Embedding Function not properly passed to Chroma Collection
https://discord.com/channels/1038097195422978059/1038097349660135474/1082685778582310942
details are in the discord thread.
the code change here changed how chroma handles embedding functions and it seems like ours is being sent as None for some reason.
Seeing this too. Version 0.0.102.
Code:
from langchain.document_loaders import TextLoader
from langchain.embeddings import TensorflowHubEmbeddings
loader = TextLoader('./state_of_the_union.txt')
documents = loader.load()
text_splitter = CharacterTextSplitter(chunk_size=1000, chunk_overlap=0)
texts = text_splitter.split_documents(documents)
embeddings = TensorflowHubEmbeddings()
docsearch = Chroma.from_documents(texts, embeddings)
Error:
File /usr/local/lib/python3.10/dist-packages/langchain/vectorstores/chroma.py:67, in Chroma.__init__(self, collection_name, embedding_function, persist_directory)
62 logger.warning(
63 f"Collection {collection_name} already exists,"
64 " Do you have the right embedding function?"
65 )
66 else:
---> 67 self._collection = self._client.create_collection(
68 name=collection_name,
69 embedding_function=self._embedding_function.embed_documents
70 if self._embedding_function is not None
71 else None,
72 )
TypeError: LocalAPI.create_collection() got an unexpected keyword argument 'embedding_function'
I believe this should fix it. https://github.com/hwchase17/langchain/pull/1444
I believe this should fix it. #1444
This works, thank you!
#1444 was merged in - is this resolved in 0.0.107?
I still seem to be having this issue, has it been resolved?
I haven't seen this issue since the aforementioned merge commit.
I still get the same error.
---------------------------------------------------------------------------
TypeError Traceback (most recent call last)
[<ipython-input-26-13b99c9bccce>](https://localhost:8080/#) in <cell line: 5>()
3 text_field = "text"
4 index = pinecone.Index(index_name)
----> 5 vectorstore = Pinecone(
6 index=index,
7 embedding_function=embed.embed_query,
TypeError: Pinecone.__init__() got an unexpected keyword argument 'embedding_function'
for this code
from langchain.vectorstores import Pinecone
text_field = "text"
index = pinecone.Index(index_name)
vectorstore = Pinecone(
index=index,
embedding_function=embed.embed_query,
text_key=text_field)
query = "foo"
top = vectorstore.similarity_search(query, k=3)

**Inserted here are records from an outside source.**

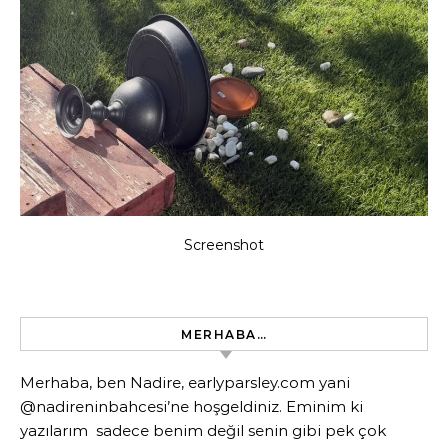
Screenshot
MERHABA…
Merhaba, ben Nadire, earlyparsley.com yani
@nadireninbahcesi’ne hoşgeldiniz. Eminim ki
yazılarım sadece benim değil senin gibi pek çok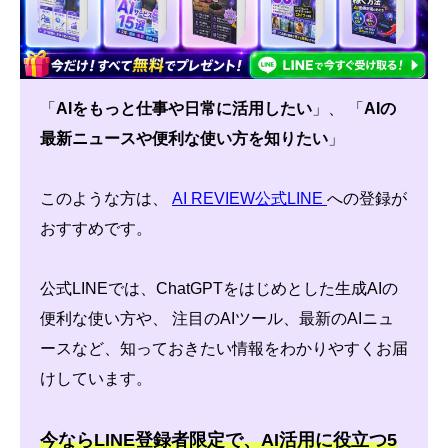
「
AIをもっと仕事や日常に活用したい
」、 「
AIの
最新ニュースや便利な使い方を知りたい
」
このような方は、
AI REVIEW公式LINE
への登録が
おすすめです。
公式LINEでは、ChatGPTをはじめとした生成AIの
便利な使い方や、 注目のAIツール、最新のAIニュ
ースなど、知っておきたい情報をわかりやすくお届
けしています。
今ならLINE登録者限定で、AI活用に役立つ5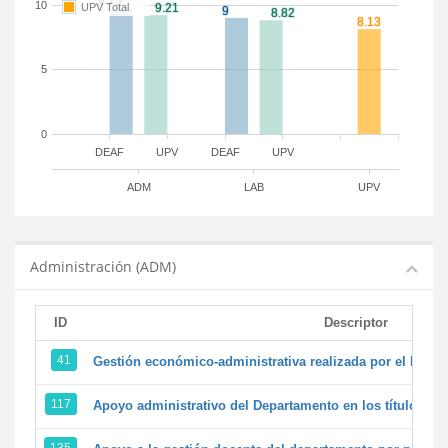
10
UPV Total
5
0
DEAF
UPV
DEAF
UPV
ADM
LAB
UPV
Administración (ADM)
ID
Descriptor
41
Gestión económico-administrativa realizada por el PTG
117
Apoyo administrativo del Departamento en los títulos de 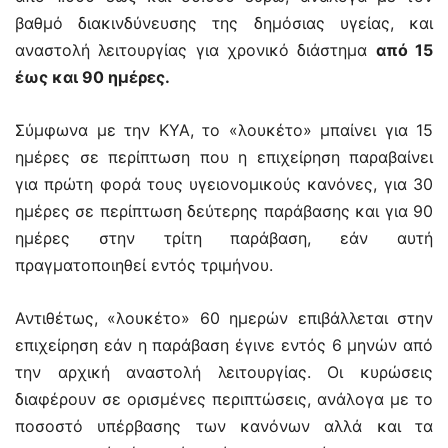
βαθμό διακινδύνευσης της δημόσιας υγείας, και
αναστολή λειτουργίας για χρονικό διάστημα
από 15
έως και 90 ημέρες.
Σύμφωνα με την ΚΥΑ, το «λουκέτο» μπαίνει για 15
ημέρες σε περίπτωση που η επιχείρηση παραβαίνει
για πρώτη φορά τους υγειονομικούς κανόνες, για 30
ημέρες σε περίπτωση δεύτερης παράβασης και για 90
ημέρες στην τρίτη παράβαση, εάν αυτή
πραγματοποιηθεί εντός τριμήνου.
Αντιθέτως, «λουκέτο» 60 ημερών επιβάλλεται στην
επιχείρηση εάν η παράβαση έγινε εντός 6 μηνών από
την αρχική αναστολή λειτουργίας. Οι κυρώσεις
διαφέρουν σε ορισμένες περιπτώσεις, ανάλογα με το
ποσοστό υπέρβασης των κανόνων αλλά και τα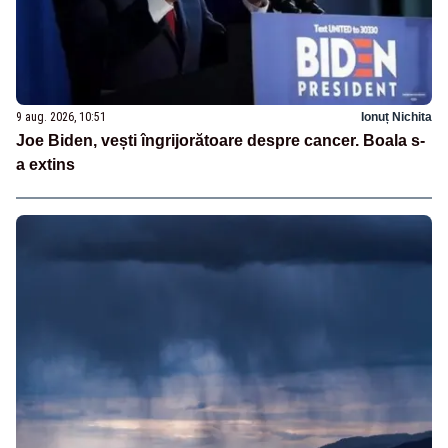
9 aug. 2026, 10:51
Ionuț Nichita
Joe Biden, vești îngrijorătoare despre cancer. Boala s-
a extins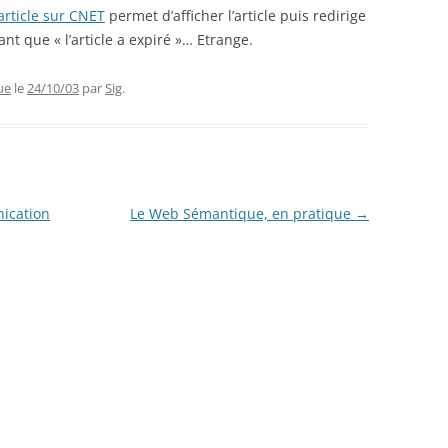
article sur CNET
permet d’afficher l’article puis redirige
 que « l’article a expiré »… Etrange.
ue
le
24/10/03
par
Sig
.
ication
Le Web Sémantique, en pratique
→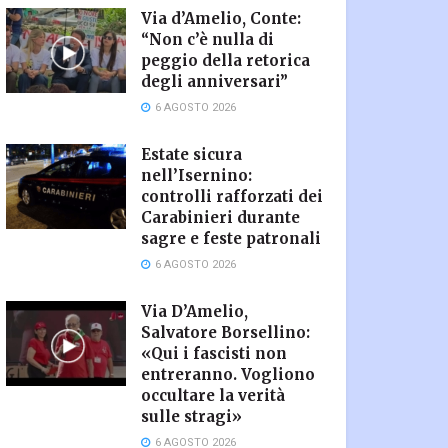
Via d’Amelio, Conte:
“Non c’è nulla di
peggio della retorica
degli anniversari”
6 AGOSTO 2026
Estate sicura
nell’Isernino:
controlli rafforzati dei
Carabinieri durante
sagre e feste patronali
6 AGOSTO 2026
Via D’Amelio,
Salvatore Borsellino:
«Qui i fascisti non
entreranno. Vogliono
occultare la verità
sulle stragi»
6 AGOSTO 2026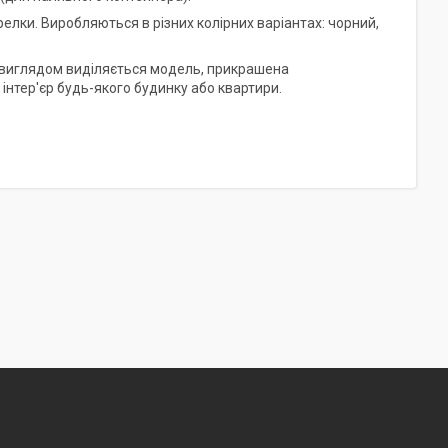
релки. Виробляються в різних колірних варіантах: чорний,
м виглядом виділяється модель, прикрашена
інтер'єр будь-якого будинку або квартири.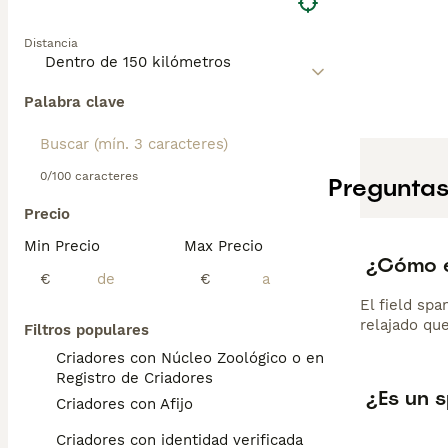
Distancia
Palabra clave
0/100 caracteres
Preguntas
Precio
Min Precio
Max Precio
¿Cómo es
€
€
El field spa
relajado que
Filtros populares
Criadores con Núcleo Zoológico o en el
Registro de Criadores
¿Es un 
Criadores con Afijo
Criadores con identidad verificada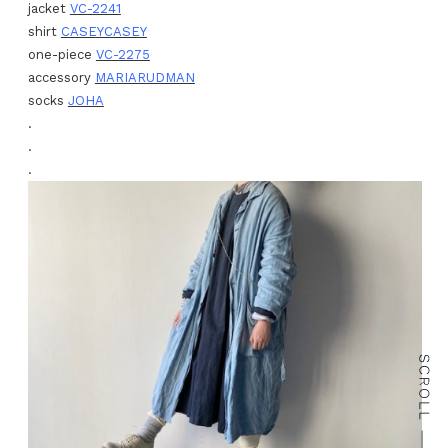
jacket
VC-2241
shirt
CASEYCASEY
one-piece
VC-2275
accessory
MARIARUDMAN
socks
JOHA
.
.
.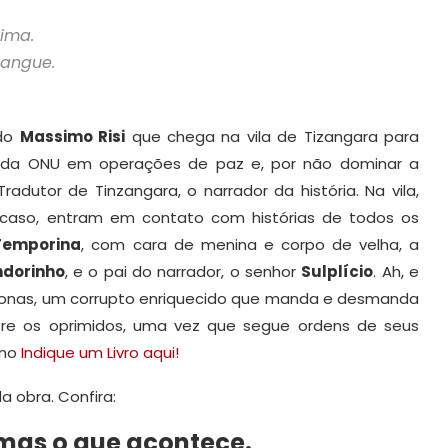
ima.
sangue.
ado
Massimo Risi
que chega na vila de Tizangara para
os da ONU em operações de paz e, por não dominar a
dutor de Tinzangara, o narrador da história. Na vila,
 o caso, entram em contato com histórias de todos os
Temporina
, com cara de menina e corpo de velha, a
ndorinho
, e o pai do narrador, o senhor
Sulplício
. Ah, e
 Jonas, um corrupto enriquecido que manda e desmanda
re os oprimidos, uma vez que segue ordens de seus
 no
Indique um Livro aqui!
 obra. Confira:
 mas o que acontece.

Hi, @KMontag42! I'm Dosu, and I'm here to help the LangChain team manage their backlog. I wanted to let you know that we are marking this issue as stale.

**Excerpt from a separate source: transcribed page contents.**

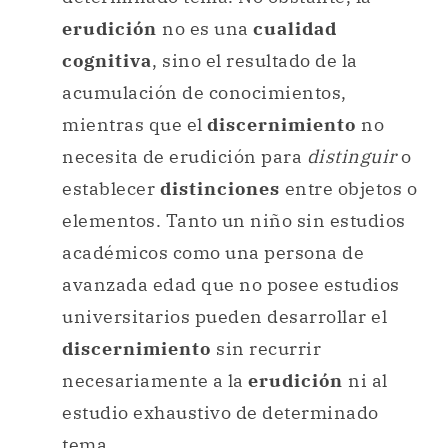
erudición
no es una
cualidad
cognitiva
, sino el resultado de la
acumulación de conocimientos,
mientras que el
discernimiento
no
necesita de erudición para
distinguir
o
establecer
distinciones
entre objetos o
elementos. Tanto un niño sin estudios
académicos como una persona de
avanzada edad que no posee estudios
universitarios pueden desarrollar el
discernimiento
sin recurrir
necesariamente a la
erudición
ni al
estudio exhaustivo de determinado
tema.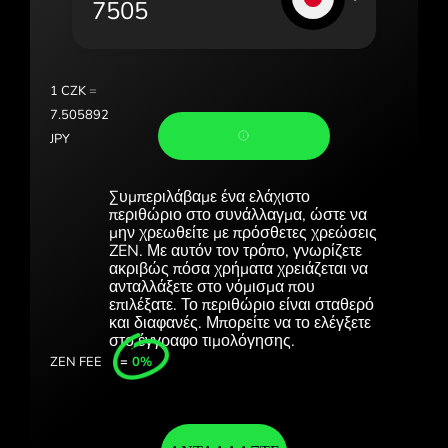
Portugal (Português)
România (Română)
Slovensko (Slovenčina)
1
CZK
=
7.505892
Sverige (Svenska)
JPY
Україна (Українська)
Συμπεριλάβαμε ένα ελάχιστο
Türkiye (Türkçe)
περιθώριο στο συνάλλαγμα, ώστε να
μην χρεωθείτε με πρόσθετες χρεώσεις
ZEN. Με αυτόν τον τρόπο, γνωρίζετε
Singapore (English)
ακριβώς πόσα χρήματα χρειάζεται να
ανταλλάξετε στο νόμισμα που
United Kingdom (English)
επιλέξατε. Το περιθώριο είναι σταθερό
και διαφανές. Μπορείτε να το ελέγξετε
International (English)
στο έγγραφο τιμολόγησης.
ZEN FEE
=
0%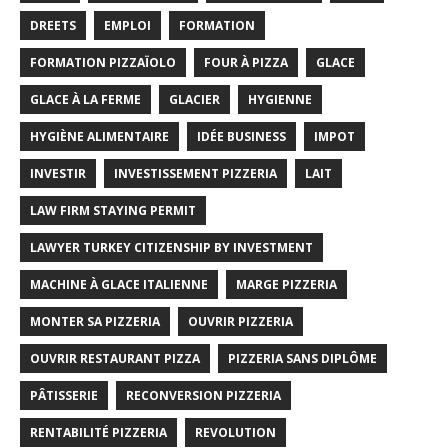
DREETS
EMPLOI
FORMATION
FORMATION PIZZAÏOLO
FOUR À PIZZA
GLACE
GLACE À LA FERME
GLACIER
HYGIENNE
HYGIÈNE ALIMENTAIRE
IDÉE BUSINESS
IMPOT
INVESTIR
INVESTISSEMENT PIZZERIA
LAIT
LAW FIRM STAYING PERMIT
LAWYER TURKEY CITIZENSHIP BY INVESTMENT
MACHINE À GLACE ITALIENNE
MARGE PIZZERIA
MONTER SA PIZZERIA
OUVRIR PIZZERIA
OUVRIR RESTAURANT PIZZA
PIZZERIA SANS DIPLÔME
PÂTISSERIE
RECONVERSION PIZZERIA
RENTABILITÉ PIZZERIA
REVOLUTION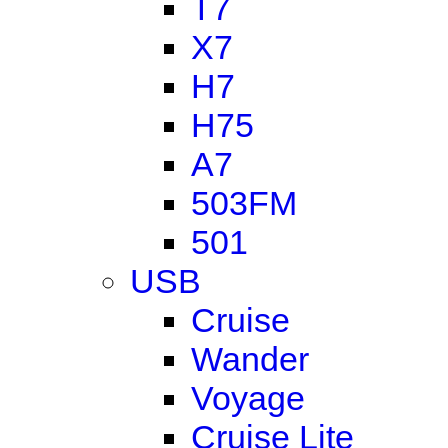
T7
X7
H7
H75
A7
503FM
501
USB
Cruise
Wander
Voyage
Cruise Lite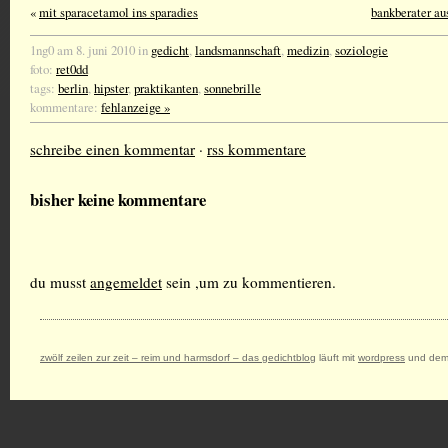
«
mit sparacetamol ins sparadies
bankberater au
1ng0 am 8. juni 2010 in
gedicht
,
landsmannschaft
,
medizin
,
soziologie
foto:
ret0dd
tags:
berlin
,
hipster
,
praktikanten
,
sonnebrille
kommentare:
fehlanzeige »
schreibe einen kommentar
·
rss kommentare
bisher keine kommentare
du musst
angemeldet
sein ,um zu kommentieren.
zwölf zeilen zur zeit – reim und harmsdorf – das gedichtblog
läuft mit
wordpress
und dem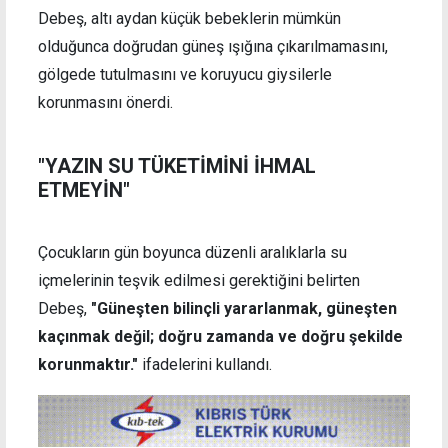
Debeş, altı aydan küçük bebeklerin mümkün
olduğunca doğrudan güneş ışığına çıkarılmamasını,
gölgede tutulmasını ve koruyucu giysilerle
korunmasını önerdi.
"YAZIN SU TÜKETİMİNİ İHMAL
ETMEYİN"
Çocukların gün boyunca düzenli aralıklarla su
içmelerinin teşvik edilmesi gerektiğini belirten
Debeş,
"Güneşten bilinçli yararlanmak, güneşten
kaçınmak değil; doğru zamanda ve doğru şekilde
korunmaktır."
ifadelerini kullandı.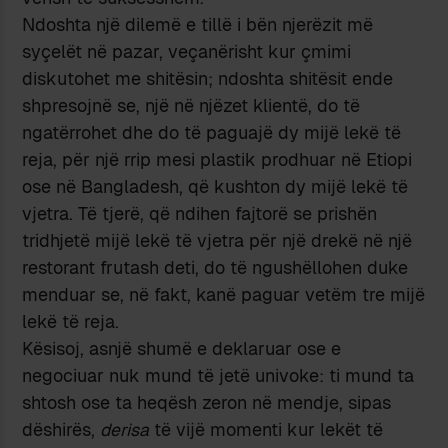
Ndoshta një dilemë e tillë i bën njerëzit më
syçelët në pazar, veçanërisht kur çmimi
diskutohet me shitësin; ndoshta shitësit ende
shpresojnë se, një në njëzet klientë, do të
ngatërrohet dhe do të paguajë dy mijë lekë të
reja, për një rrip mesi plastik prodhuar në Etiopi
ose në Bangladesh, që kushton dy mijë lekë të
vjetra. Të tjerë, që ndihen fajtorë se prishën
tridhjetë mijë lekë të vjetra për një drekë në një
restorant frutash deti, do të ngushëllohen duke
menduar se, në fakt, kanë paguar vetëm tre mijë
lekë të reja.
Kësisoj, asnjë shumë e deklaruar ose e
negociuar nuk mund të jetë univoke: ti mund ta
shtosh ose ta heqësh zeron në mendje, sipas
dëshirës,
derisa
të vijë momenti kur lekët të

From what I understand, you reported an issue with the recent code change in Chroma Collection where embedding functions are being sent as None. This issue was confirmed by keviddles and harithzulfaizal. A fix was proposed in pull request #1444 by timothyasp and merged. However, it seems that the fix did not completely resolve the issue as reported by sedgar03 and eWizardII.
To help us keep track of the current status, could you please let us know if this issue is still relevant to the latest version of the LangChain repository? If it is, please comment on the issue and let us know. Otherwise, feel free to close the issue yourself or it will be automatically closed in 7 days.
Thank you for your understanding and cooperation. If you have any further questions or concerns, please don't hesitate to reach out.